Farc negam ter contribuído com campanha de Correa

Em entrevista para revista, chefe guerrilheiro também negou que tenha recebido armas da Venezuela

13 Agosto 2009 | 06h12

O líder máximo das Forças Armadas Revolucionárias da Colômbia (Farc), "Alfonso Cano", negou que a guerrilha tenha doado dinheiro à campanha eleitoral do atual presidente equatoriano, Rafael Correa, e recebido armas da Venezuela.

 

Em entrevista que será publicada nesta quinta pela revista colombiana Cambio e cujo conteúdo foi antecipado nesta quinta-feira, 13, o chefe guerrilheiro insiste na troca humanitária e afirma que exigiu "garantias de modo, tempo e lugar" para analisar com representantes do governo "a viabilidade e os termos" de tal proposta.

 

"Não entregamos nem armas nem dinheiro a governos ou organizações de outros países. Por que haveríamos de contribuir à campanha eleitoral de uma pessoa, como o atual presidente Rafael Correa, que nem sequer conhecemos?", assegurou Guillermo León Sáenz, conhecido como Alfonso Cano.

 

Há algumas semanas, foi divulgado um vídeo em que o chefe militar das Farc, "Mono Jojoy", fala de uma "ajuda em dólares" dada à campanha de Correa, mas os rebeldes negaram a veracidade dias depois em comunicado.

 

Na entrevista, a primeira à imprensa colombiana desde que chegou à cúpula das Farc, Alfonso Cano também fala da polêmica sobre os lança-foguetes que teriam sido entregues pela Venezuela.

§ **AÇÕES EXIGIDAS**
1) Transcreva do texto sobre as Farc o trecho de "O líder máximo" até "armas da Venezuela.".
2) Com base no texto sobre as Farc, responda:
(a) Qual revista colombiana publicará a entrevista?
(b) Qual é o nome de quem é conhecido como Alfonso Cano?
(c) Como é chamado o chefe militar das Farc que aparece no vídeo divulgado?

§ **ENTRADAS EXTRAÍDAS**
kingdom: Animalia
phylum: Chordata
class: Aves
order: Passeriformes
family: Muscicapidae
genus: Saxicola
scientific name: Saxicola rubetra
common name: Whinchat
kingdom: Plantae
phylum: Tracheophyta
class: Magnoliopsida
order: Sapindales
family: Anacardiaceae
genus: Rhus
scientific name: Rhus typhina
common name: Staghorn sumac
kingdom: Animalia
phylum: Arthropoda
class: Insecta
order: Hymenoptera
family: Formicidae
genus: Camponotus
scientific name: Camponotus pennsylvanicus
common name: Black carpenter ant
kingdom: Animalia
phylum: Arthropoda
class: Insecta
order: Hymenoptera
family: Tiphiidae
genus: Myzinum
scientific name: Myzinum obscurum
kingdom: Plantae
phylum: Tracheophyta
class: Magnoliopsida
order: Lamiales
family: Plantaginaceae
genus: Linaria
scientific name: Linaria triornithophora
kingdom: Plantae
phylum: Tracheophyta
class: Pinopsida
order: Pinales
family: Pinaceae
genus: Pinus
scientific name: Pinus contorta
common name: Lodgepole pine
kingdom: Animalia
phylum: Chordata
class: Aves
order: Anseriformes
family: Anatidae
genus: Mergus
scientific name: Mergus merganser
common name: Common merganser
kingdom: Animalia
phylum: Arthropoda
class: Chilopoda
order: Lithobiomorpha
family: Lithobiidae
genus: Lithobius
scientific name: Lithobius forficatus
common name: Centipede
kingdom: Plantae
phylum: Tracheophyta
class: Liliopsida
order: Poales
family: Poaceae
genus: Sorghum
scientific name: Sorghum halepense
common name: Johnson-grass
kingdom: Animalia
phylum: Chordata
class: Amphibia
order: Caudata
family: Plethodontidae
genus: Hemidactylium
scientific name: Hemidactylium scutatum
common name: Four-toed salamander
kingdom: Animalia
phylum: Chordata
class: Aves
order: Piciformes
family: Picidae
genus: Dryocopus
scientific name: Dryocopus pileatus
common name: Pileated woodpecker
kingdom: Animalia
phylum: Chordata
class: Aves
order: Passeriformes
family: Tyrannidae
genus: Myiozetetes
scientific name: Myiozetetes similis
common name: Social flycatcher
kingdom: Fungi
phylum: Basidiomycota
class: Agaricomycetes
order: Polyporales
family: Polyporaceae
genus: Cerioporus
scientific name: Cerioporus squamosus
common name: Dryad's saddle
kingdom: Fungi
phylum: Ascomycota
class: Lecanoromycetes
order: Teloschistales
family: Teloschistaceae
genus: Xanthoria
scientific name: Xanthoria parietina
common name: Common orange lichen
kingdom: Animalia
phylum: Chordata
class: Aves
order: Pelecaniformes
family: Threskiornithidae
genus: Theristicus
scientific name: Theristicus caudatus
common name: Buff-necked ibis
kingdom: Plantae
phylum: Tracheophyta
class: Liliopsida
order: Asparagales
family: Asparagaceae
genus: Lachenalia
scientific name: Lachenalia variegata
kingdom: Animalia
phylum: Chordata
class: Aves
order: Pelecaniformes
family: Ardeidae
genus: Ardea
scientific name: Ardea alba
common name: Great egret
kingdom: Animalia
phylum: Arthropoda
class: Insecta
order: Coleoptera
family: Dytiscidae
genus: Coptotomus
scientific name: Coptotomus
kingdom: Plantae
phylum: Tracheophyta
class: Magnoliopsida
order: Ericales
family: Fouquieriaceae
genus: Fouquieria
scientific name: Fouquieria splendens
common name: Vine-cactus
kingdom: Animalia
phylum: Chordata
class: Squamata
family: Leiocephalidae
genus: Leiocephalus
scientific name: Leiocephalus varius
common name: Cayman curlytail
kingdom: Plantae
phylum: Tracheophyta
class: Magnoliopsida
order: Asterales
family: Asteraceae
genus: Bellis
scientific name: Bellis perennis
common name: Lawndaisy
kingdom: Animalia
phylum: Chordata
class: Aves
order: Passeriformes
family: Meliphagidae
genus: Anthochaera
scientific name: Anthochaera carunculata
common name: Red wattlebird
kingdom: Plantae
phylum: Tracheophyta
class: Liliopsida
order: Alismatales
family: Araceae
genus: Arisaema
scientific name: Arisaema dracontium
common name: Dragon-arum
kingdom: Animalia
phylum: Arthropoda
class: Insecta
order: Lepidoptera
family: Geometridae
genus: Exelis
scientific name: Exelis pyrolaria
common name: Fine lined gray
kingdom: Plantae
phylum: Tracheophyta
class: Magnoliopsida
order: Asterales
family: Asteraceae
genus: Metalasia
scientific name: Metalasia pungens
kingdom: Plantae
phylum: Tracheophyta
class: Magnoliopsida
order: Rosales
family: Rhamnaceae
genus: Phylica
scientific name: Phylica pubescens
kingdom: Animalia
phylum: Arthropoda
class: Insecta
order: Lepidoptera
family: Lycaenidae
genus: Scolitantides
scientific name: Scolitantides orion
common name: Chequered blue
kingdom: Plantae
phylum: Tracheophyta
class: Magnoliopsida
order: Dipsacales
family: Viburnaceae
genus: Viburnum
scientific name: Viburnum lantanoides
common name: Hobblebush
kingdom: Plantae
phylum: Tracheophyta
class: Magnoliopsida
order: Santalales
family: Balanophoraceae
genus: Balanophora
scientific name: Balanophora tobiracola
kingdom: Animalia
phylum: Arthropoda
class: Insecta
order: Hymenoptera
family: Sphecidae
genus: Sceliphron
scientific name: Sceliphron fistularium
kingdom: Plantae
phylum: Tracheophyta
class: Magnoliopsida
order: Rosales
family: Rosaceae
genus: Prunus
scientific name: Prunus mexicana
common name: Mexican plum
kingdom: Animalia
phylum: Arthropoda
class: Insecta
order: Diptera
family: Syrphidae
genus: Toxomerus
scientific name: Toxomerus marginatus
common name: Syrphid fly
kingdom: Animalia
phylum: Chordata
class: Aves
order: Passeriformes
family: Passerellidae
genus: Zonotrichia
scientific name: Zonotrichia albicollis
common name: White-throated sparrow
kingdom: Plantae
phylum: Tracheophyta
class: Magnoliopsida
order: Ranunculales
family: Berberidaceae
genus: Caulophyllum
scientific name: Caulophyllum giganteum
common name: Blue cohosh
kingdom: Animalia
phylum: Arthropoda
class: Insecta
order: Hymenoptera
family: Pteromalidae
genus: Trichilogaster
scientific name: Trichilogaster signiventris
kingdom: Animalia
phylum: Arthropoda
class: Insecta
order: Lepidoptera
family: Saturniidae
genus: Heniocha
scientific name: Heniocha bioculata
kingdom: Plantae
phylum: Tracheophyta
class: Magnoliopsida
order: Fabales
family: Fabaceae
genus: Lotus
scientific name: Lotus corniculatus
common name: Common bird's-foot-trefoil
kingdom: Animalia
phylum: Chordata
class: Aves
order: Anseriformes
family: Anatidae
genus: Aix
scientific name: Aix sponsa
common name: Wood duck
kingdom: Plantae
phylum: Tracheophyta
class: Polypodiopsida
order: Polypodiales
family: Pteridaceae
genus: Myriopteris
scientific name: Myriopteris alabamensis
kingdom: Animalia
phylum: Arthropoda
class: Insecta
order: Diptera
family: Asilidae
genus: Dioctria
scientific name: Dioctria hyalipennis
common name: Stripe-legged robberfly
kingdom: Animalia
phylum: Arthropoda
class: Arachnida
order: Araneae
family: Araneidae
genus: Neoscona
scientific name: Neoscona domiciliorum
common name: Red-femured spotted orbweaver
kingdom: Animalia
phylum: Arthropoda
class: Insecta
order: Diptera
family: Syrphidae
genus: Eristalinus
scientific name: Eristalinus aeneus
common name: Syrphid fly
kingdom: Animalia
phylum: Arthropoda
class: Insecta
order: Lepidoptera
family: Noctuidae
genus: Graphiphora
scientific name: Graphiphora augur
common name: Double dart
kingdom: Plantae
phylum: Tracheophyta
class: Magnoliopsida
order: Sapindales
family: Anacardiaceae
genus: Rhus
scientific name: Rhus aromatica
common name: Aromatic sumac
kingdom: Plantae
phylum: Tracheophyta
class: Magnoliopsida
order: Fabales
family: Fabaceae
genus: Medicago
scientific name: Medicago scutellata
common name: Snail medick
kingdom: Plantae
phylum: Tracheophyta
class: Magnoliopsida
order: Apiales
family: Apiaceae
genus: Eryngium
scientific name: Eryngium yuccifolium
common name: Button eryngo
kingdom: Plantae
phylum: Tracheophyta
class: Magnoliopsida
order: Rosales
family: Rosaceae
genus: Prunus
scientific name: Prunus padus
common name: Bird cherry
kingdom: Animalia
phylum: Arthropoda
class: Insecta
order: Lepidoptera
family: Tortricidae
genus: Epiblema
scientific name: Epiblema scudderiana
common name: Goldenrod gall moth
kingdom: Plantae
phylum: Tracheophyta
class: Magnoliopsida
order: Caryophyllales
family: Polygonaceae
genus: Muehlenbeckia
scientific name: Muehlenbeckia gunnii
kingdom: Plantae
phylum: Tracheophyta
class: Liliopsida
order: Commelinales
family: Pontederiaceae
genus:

§ **RESULTADOS**
1)
O líder máximo das Forças Armadas Revolucionárias da Colômbia (Farc), "Alfonso Cano", negou que a guerrilha tenha doado dinheiro à campanha eleitoral do atual presidente equatoriano, Rafael Correa, e recebido armas da Venezuela.

2)
(a) A revista Cambio.
(b) Guillermo León Sáenz.
(c) "Mono Jojoy".